My heart races as I sit on his knee and he locks his hands around my waist. It’s not the closest we’ve ever been, nor is it the most intimate. But there’s something so tender, so private, in this moment between us that I can’t recall ever feeling so close to a man in my entire life.

Tilting his head back, dragging me closer to his torso, he looks at me unguarded for the first time. “I want to apologize for ever making you upset or confused or that you felt like I counted you as a mistake.”

“For what it’s worth,” I tell him, “I knew you were wrong.”

He rolls his eyes, a sweet grin playing on his lips. I love this look on him. It’s what someone like Walker should look like—young and happy and carefree.

“I know you’re leaving . . .” He unwraps and rewraps his hands at my waist, his Adam’s apple bobbing as he swallows.

“I don’t have to do anything,” I say, running my finger along his bottom lip. “I kind of do things on my time, if you haven’t figured that out by now.”

He snaps my finger between his teeth before I see it coming. Yelping, I instinctively try to pull it away, but he holds firm. It’s only when I give up and stop fighting that he wraps his lips around it and lets me slide it from his mouth.

The feeling sends a shot straight to my core. It’s heightened by the look of pure, unadulterated lust coming from Walker.

“I need a minute,” he says, running a hand through my hair. “I don’t know what’s happening here. I have shit to deal with. I—”

“Stop talking,” I say, pressing a sweet, simple kiss to his lips. “You can have a minute. You can have an hour or a week or a month or a year. Hell, I might not even like you two minutes from now—Walker!”

In one quick, seamless motion, he stands, picks me up, and lays me on my back on the floor of the treehouse. Hovering over me, his forearms nestled on either side of my head, he grins down. “If you might not like me in two minutes, I better get to work winning you over now, hadn’t I?”

Caressing his face in my hands, his stubble scratching at my palms, I look in to his eyes and find what I’ve been looking for: peace.

“Better hurry,” I whisper. “You’re down to a minute and a half.”

My legs wrap around his waist as he lowers himself to me, his sweet lips finding mine.
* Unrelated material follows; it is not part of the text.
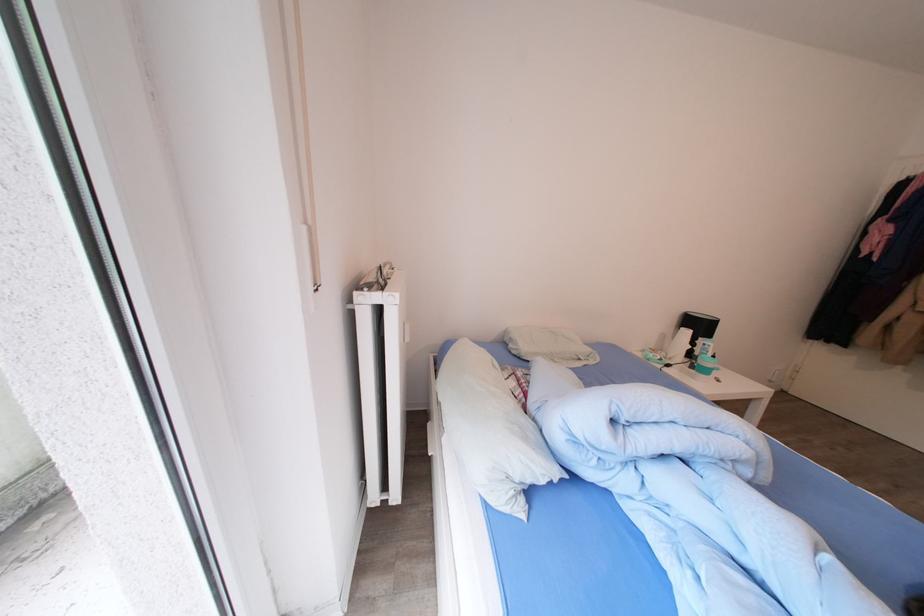
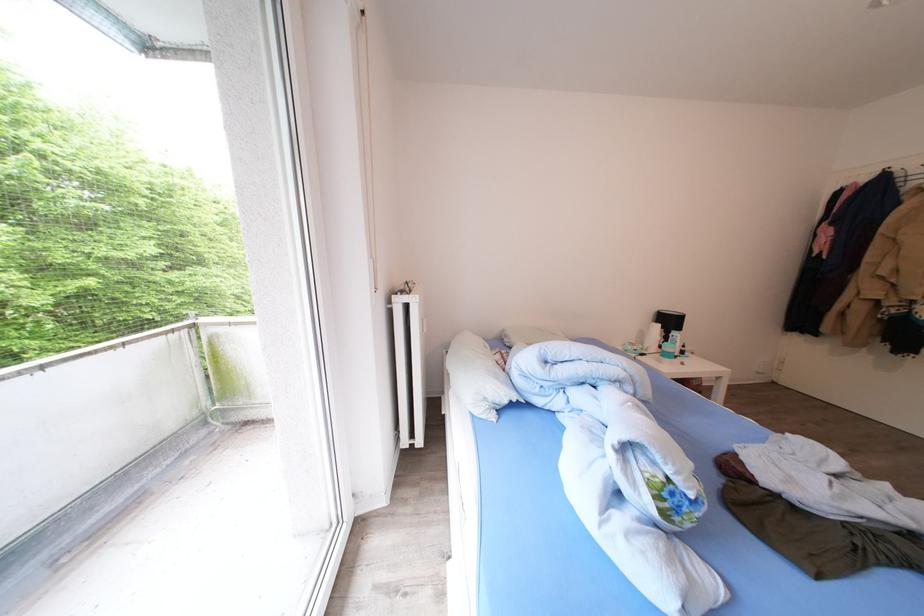
In the second image, find the point that corresponds to point 708,331 in the first image.

(677, 326)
He kisses me this time not with a sense of urgency, not out of lust, but out of something else. Something that tickles the back of my brain to pay attention, but I don’t. I’m too caught up in the moment.
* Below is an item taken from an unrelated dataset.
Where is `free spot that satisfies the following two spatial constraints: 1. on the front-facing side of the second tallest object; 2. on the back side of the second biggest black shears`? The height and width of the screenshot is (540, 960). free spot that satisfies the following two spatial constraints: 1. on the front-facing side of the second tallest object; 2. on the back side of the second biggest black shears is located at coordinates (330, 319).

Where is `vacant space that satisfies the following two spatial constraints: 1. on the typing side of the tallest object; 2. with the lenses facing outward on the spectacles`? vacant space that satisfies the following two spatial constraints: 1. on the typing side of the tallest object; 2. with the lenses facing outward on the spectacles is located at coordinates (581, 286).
NANA’S CARE PACKAGE NESTLED safely on my lap, I pick at the edges of the grocery bag housing the leftovers. Walker rolls the truck to a stop next to my car parked outside the church. He kills the engine, his elbow resting against the middle console.
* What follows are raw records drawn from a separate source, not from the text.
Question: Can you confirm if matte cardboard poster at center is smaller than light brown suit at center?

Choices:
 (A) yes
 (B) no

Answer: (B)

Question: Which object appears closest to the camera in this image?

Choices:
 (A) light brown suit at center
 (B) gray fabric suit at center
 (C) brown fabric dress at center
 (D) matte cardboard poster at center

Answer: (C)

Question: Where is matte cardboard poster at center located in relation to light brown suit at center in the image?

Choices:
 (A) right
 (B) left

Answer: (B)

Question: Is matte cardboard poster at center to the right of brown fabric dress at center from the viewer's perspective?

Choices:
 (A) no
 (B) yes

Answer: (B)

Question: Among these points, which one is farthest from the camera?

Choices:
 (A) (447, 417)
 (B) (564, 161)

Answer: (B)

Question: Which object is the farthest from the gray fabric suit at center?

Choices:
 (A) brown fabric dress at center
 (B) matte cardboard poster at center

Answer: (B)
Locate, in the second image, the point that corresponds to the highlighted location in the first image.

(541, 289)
“Thanks for the ride,” I tell him, arranging myself in my seat so I can see him without craning.

He looks different this afternoon. His frown lines aren’t dug as deep, his jaw relaxed instead of looking like it was grinding his teeth into oblivion. Even as his family gave him boatloads of crap as we left Nana’s, he didn’t seem as ready to kill any of them.

“It was on my way,” he notes.

“Seriously, Walker?”

“What?”

“It’s okay for you to admit you wanted to drive me to my car,” I prod. “It won’t make you less of a man.”